Comentario
Un aspecto fundamental de la religiosidad popular es sin duda la veneración a las reliquias de los santos, elemento motor a su vez de no pocos movimientos de peregrinación. Verdaderas o falsas, las reliquias fundamentan en todos los fieles una de las más firmes creencias de todas las épocas. Expresión del favor divino que los santos gozaron ya en vida, sus restos corporales y objetos de uso cotidiano tienen para cualquier fiel una "virtus" de carácter taumatúrgico incontestable.

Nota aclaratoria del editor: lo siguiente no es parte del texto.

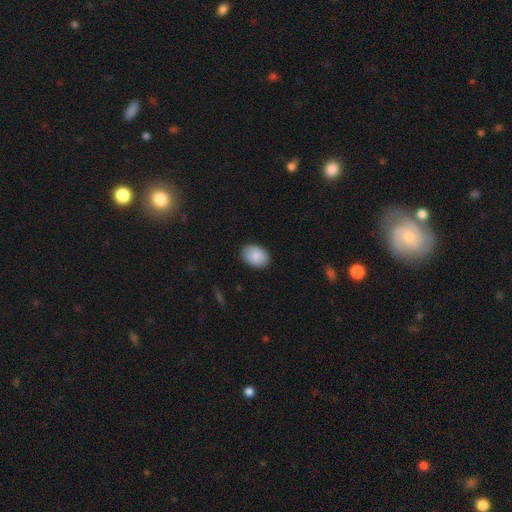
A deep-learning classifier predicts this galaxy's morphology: Q: Smooth or featured?
A: smooth (88%); runner-up: star or artifact (6%)
Q: How rounded?
A: in between (81%); runner-up: round (18%)
Q: Merging?
A: none (88%); runner-up: minor disturbance (9%)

Mas de ahí también la importancia de su posesión, que desató en época medieval una verdadera fiebre por las reliquias en las que los factores políticos y económicos tuvieron gran importancia.
Naturalmente las reliquias más apreciadas eran las que se relacionaban con la vida de Cristo, llegando a contarse -aparte del caso bien conocido de la Vera Cruz- más de 40 sudarios y 35 clavos de la pasión. Estas falsificaciones, que siglos más tarde desatarían el celo mordaz de Voltaire, no eran sin embargo privativas del Redentor, sino que se extendían a cualquier personaje celestial. El saqueo de Constantinopla por los cruzados en 1204 produjo en efecto una enorme inflación de supuestos restos sagrados por todo Occidente, alimentada no tanto por el expolio de la ciudad cuanto por la creciente oferta de talleres orientales especializados en la fabricación de tales supercherías.

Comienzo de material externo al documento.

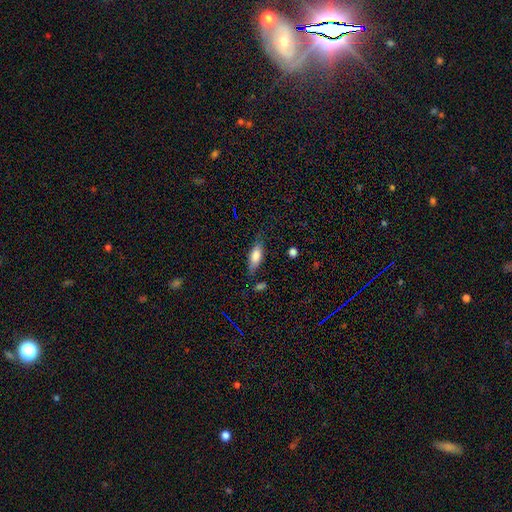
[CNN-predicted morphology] This appears to be a smooth galaxy with no disk features (73%) that is in between round and cigar-shaped (69%). Merging: none (70%).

Cualquier método era valido pare lograr las preciadas reliquias, como lo demuestra la expedición pirática de los marinos de Bari en el siglo XI contra Mira para conseguir el cuerpo de san Nicolás, o los acuerdos diplomáticos, en esa misma centuria, entre Fernando I de Castilla y el rey taifa de Sevilla relativos a los restos de san Isidoro.
San Luis de Francia se trajo de Tierra Santa nada menos que la corona de espinas, para la que hizo construir la Sainte-Chapelle. Otros, menos afortunados, tuvieron que conformarse con algunas plumas del arcángel san Gabriel (sic) o, incluso, como Andrés II de Hungría, con el aguamanil utilizado por Jesús en las bodas de Caná.
De nada sirvieron las admoniciones de espíritus más avisados como Guiberto de Nogent, quien a principios del XII en su "De pignoribus sanctorum" denunciaba ya el tráfico de falsas reliquias. O la regulación, por el IV Concilio de Letrán, del procedimiento de autentificación de los restos sagrados.